What you have to do: Copy out the text read from each page in this listing, line for line and unchanged. Leave the pictures out of your answer.

Information supplied:
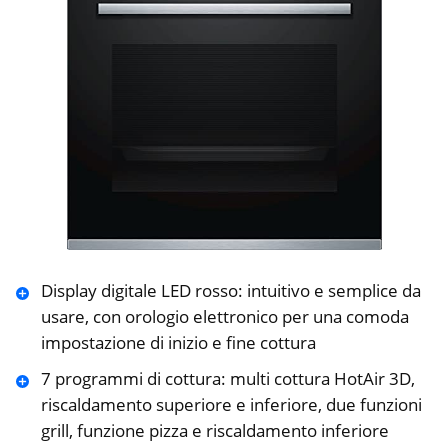
Display digitale LED rosso: intuitivo e semplice da
usare, con orologio elettronico per una comoda
impostazione di inizio e fine cottura
7 programmi di cottura: multi cottura HotAir 3D,
riscaldamento superiore e inferiore, due funzioni
grill, funzione pizza e riscaldamento inferiore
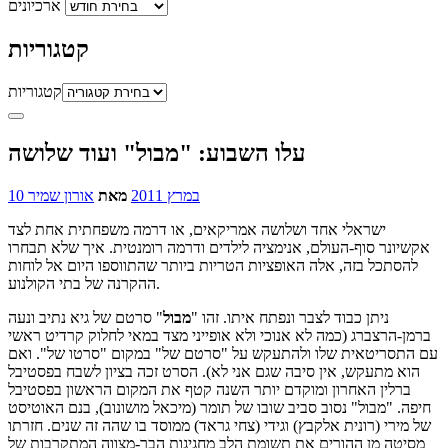
ארכיונים
קטגוריות
קטגוריות
עלו השבוע: "מבול" ועוד שלושה
10 במרץ 2011
מאת
אורון שמיר
ישראלי אחד ושלושה אמריקאים, או דרמה משפחתית אחת לצד
אקשיונר סוף-העולם, אנימציה לילדים ודרמה רומנטית. איך שלא תבחרו
להסתכל בזה, אלה האופציות הטריות ביותר שהתווספו היום אל לוחות
ההקרנה של בתי הקולנוע.
ניתן כבוד לצבר ונפתח איתו. זהו "
מבול
" סרטם של גיא נתיב ונעה
ברמן-הרצברג (כמה לא אנוכי ולא אופייני מצד במאי לחלוק קרדיט ראשי
עם התסריטאית שלו ולהתעקש על "סרטם של" במקום "סרטו של". ואם
הוא מתעקש, אין סיבה שגם אני לא). הסרט זכה בציון לשבח בפסטיבל
ברלין האחרון ומוקדם יותר השנה קטף את המקום הראשון בפסטיבל
חיפה. "מבול" נסוב סביב שובו של תומר (מיכאל מושונוב), בנם האוטיסט
של מירי (רונית אלקבץ) וגידי (צחי גראד) ממוסד בו שהה זה שנים. חזרתו
מסיטה מן ההורים את תשומת הלב מחגיגות הבר-מצווה המתקרבות של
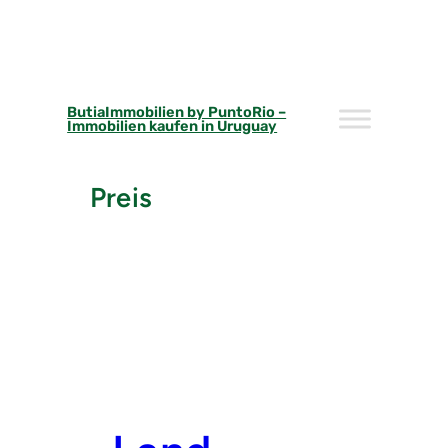
Skip
to
content
ButiaImmobilien by PuntoRio –
Immobilien kaufen in Uruguay
Preis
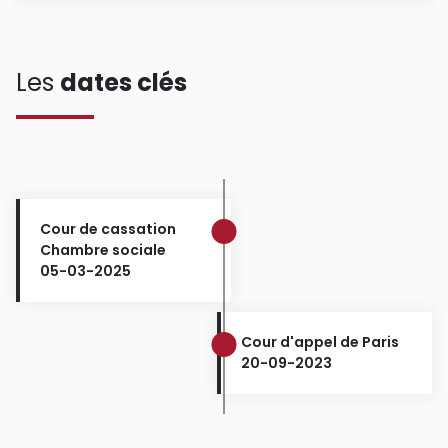
Les
dates clés
Cour de cassation
Chambre sociale
05-03-2025
Cour d'appel de Paris
20-09-2023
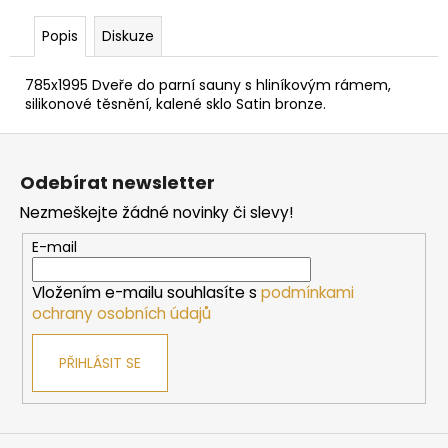
č
u
Popis
Diskuze
j
e
785x1995 Dveře do parní sauny s hliníkovým rámem,
m
silikonové těsnění, kalené sklo Satin bronze.
e
Z
á
SAUNOVÁ
Odebírat newsletter
KAMNA
p
NA
Nezmeškejte žádné novinky či slevy!
a
DŘEVO
HARVIA
t
E-mail
LINEAR
í
16
Vložením e-mailu souhlasíte s
podmínkami
9
ochrany osobních údajů
662
Kč
PŘIHLÁSIT SE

Answer to the problem:
Display digitale LED rosso: intuitivo e semplice da
usare, con orologio elettronico per una comoda
impostazione di inizio e fine cottura
7 programmi di cottura: multi cottura HotAir 3D,
riscaldamento superiore e inferiore, due funzioni
grill, funzione pizza e riscaldamento inferiore
ארכיונים
קטגוריות
קטגוריות
עלו השבוע: "מבול" ועוד שלושה
10 במרץ 2011
מאת
אורון שמיר
ישראלי אחד ושלושה אמריקאים, או דרמה משפחתית אחת לצד
אקשיונר סוף-העולם, אנימציה לילדים ודרמה רומנטית. איך שלא תבחרו
להסתכל בזה, אלה האופציות הטריות ביותר שהתווספו היום אל לוחות
ההקרנה של בתי הקולנוע.
ניתן כבוד לצבר ונפתח איתו. זהו "
מבול
" סרטם של גיא נתיב ונעה
ברמן-הרצברג (כמה לא אנוכי ולא אופייני מצד במאי לחלוק קרדיט ראשי
עם התסריטאית שלו ולהתעקש על "סרטם של" במקום "סרטו של". ואם
הוא מתעקש, אין סיבה שגם אני לא). הסרט זכה בציון לשבח בפסטיבל
ברלין האחרון ומוקדם יותר השנה קטף את המקום הראשון בפסטיבל
חיפה. "מבול" נסוב סביב שובו של תומר (מיכאל מושונוב), בנם האוטיסט
של מירי (רונית אלקבץ) וגידי (צחי גראד) ממוסד בו שהה זה שנים. חזרתו
מסיטה מן ההורים את תשומת הלב מחגיגות הבר-מצווה המתקרבות של
Skip
to
content
ButiaImmobilien by PuntoRio –
Immobilien kaufen in Uruguay
Preis
Les
dates clés
Cour de cassation
Chambre sociale
05-03-2025
Cour d'appel de Paris
20-09-2023
č
u
Popis
Diskuze
j
e
785x1995 Dveře do parní sauny s hliníkovým rámem,
m
silikonové těsnění, kalené sklo Satin bronze.
e
Z
á
SAUNOVÁ
Odebírat newsletter
KAMNA
p
NA
Nezmeškejte žádné novinky či slevy!
a
DŘEVO
HARVIA
t
E-mail
LINEAR
í
16
Vložením e-mailu souhlasíte s
podmínkami
9
ochrany osobních údajů
662
Kč
PŘIHLÁSIT SE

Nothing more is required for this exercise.